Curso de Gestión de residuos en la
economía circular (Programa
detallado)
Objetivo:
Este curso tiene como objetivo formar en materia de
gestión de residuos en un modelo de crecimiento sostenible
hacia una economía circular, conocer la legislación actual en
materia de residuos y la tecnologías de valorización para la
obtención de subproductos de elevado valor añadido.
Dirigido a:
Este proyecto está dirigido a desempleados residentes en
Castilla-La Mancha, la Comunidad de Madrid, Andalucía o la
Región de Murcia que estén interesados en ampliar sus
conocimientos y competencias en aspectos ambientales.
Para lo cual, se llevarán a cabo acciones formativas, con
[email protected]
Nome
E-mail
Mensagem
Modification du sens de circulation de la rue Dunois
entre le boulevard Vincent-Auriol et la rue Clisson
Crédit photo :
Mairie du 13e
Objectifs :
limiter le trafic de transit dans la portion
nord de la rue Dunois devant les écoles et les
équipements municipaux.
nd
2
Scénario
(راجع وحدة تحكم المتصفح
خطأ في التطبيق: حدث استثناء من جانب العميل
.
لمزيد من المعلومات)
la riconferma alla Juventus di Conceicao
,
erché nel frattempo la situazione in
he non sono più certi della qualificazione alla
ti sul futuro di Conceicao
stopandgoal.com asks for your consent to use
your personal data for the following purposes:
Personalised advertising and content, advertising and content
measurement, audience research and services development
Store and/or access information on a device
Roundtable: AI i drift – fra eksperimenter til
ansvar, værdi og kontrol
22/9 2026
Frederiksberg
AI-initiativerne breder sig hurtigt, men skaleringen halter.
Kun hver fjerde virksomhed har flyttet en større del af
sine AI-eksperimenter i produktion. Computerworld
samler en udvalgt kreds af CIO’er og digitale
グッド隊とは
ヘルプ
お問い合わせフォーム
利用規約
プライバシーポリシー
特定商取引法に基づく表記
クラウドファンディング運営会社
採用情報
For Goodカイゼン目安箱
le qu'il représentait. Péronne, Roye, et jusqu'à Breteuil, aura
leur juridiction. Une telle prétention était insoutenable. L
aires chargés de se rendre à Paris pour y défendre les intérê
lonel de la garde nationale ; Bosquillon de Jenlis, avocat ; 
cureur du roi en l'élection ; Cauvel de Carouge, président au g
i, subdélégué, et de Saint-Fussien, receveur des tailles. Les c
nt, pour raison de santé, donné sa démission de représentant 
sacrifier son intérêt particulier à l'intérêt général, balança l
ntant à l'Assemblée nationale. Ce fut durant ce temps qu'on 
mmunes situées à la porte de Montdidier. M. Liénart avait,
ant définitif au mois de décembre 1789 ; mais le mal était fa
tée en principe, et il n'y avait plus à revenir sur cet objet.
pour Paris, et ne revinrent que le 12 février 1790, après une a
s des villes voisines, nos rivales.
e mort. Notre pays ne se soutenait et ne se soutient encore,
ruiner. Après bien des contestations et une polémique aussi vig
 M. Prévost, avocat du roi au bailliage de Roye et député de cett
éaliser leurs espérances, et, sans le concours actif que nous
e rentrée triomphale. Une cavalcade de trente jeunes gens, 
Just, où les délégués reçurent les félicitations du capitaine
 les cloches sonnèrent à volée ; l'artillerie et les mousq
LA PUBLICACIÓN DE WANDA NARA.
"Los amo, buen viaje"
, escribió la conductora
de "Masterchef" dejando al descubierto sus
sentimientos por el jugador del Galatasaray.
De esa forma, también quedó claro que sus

▶ [DIRECTIONS]:
Transcribe the whole listing above exactly, leaving nothing out.

▶ [ANSWER FOR THE TASK]:
Curso de Gestión de residuos en la
economía circular (Programa
detallado)
Objetivo:
Este curso tiene como objetivo formar en materia de
gestión de residuos en un modelo de crecimiento sostenible
hacia una economía circular, conocer la legislación actual en
materia de residuos y la tecnologías de valorización para la
obtención de subproductos de elevado valor añadido.
Dirigido a:
Este proyecto está dirigido a desempleados residentes en
Castilla-La Mancha, la Comunidad de Madrid, Andalucía o la
Región de Murcia que estén interesados en ampliar sus
conocimientos y competencias en aspectos ambientales.
Para lo cual, se llevarán a cabo acciones formativas, con
[email protected]
Nome
E-mail
Mensagem
Modification du sens de circulation de la rue Dunois
entre le boulevard Vincent-Auriol et la rue Clisson
Crédit photo :
Mairie du 13e
Objectifs :
limiter le trafic de transit dans la portion
nord de la rue Dunois devant les écoles et les
équipements municipaux.
nd
2
Scénario
(راجع وحدة تحكم المتصفح
خطأ في التطبيق: حدث استثناء من جانب العميل
.
لمزيد من المعلومات)
la riconferma alla Juventus di Conceicao
,
erché nel frattempo la situazione in
he non sono più certi della qualificazione alla
ti sul futuro di Conceicao
stopandgoal.com asks for your consent to use
your personal data for the following purposes:
Personalised advertising and content, advertising and content
measurement, audience research and services development
Store and/or access information on a device
Roundtable: AI i drift – fra eksperimenter til
ansvar, værdi og kontrol
22/9 2026
Frederiksberg
AI-initiativerne breder sig hurtigt, men skaleringen halter.
Kun hver fjerde virksomhed har flyttet en større del af
sine AI-eksperimenter i produktion. Computerworld
samler en udvalgt kreds af CIO’er og digitale
グッド隊とは
ヘルプ
お問い合わせフォーム
利用規約
プライバシーポリシー
特定商取引法に基づく表記
クラウドファンディング運営会社
採用情報
For Goodカイゼン目安箱
le qu'il représentait. Péronne, Roye, et jusqu'à Breteuil, aura
leur juridiction. Une telle prétention était insoutenable. L
aires chargés de se rendre à Paris pour y défendre les intérê
lonel de la garde nationale ; Bosquillon de Jenlis, avocat ; 
cureur du roi en l'élection ; Cauvel de Carouge, président au g
i, subdélégué, et de Saint-Fussien, receveur des tailles. Les c
nt, pour raison de santé, donné sa démission de représentant 
sacrifier son intérêt particulier à l'intérêt général, balança l
ntant à l'Assemblée nationale. Ce fut durant ce temps qu'on 
mmunes situées à la porte de Montdidier. M. Liénart avait,
ant définitif au mois de décembre 1789 ; mais le mal était fa
tée en principe, et il n'y avait plus à revenir sur cet objet.
pour Paris, et ne revinrent que le 12 février 1790, après une a
s des villes voisines, nos rivales.
e mort. Notre pays ne se soutenait et ne se soutient encore,
ruiner. Après bien des contestations et une polémique aussi vig
 M. Prévost, avocat du roi au bailliage de Roye et député de cett
éaliser leurs espérances, et, sans le concours actif que nous
e rentrée triomphale. Une cavalcade de trente jeunes gens, 
Just, où les délégués reçurent les félicitations du capitaine
 les cloches sonnèrent à volée ; l'artillerie et les mousq
LA PUBLICACIÓN DE WANDA NARA.
"Los amo, buen viaje"
, escribió la conductora
de "Masterchef" dejando al descubierto sus
sentimientos por el jugador del Galatasaray.
De esa forma, también quedó claro que sus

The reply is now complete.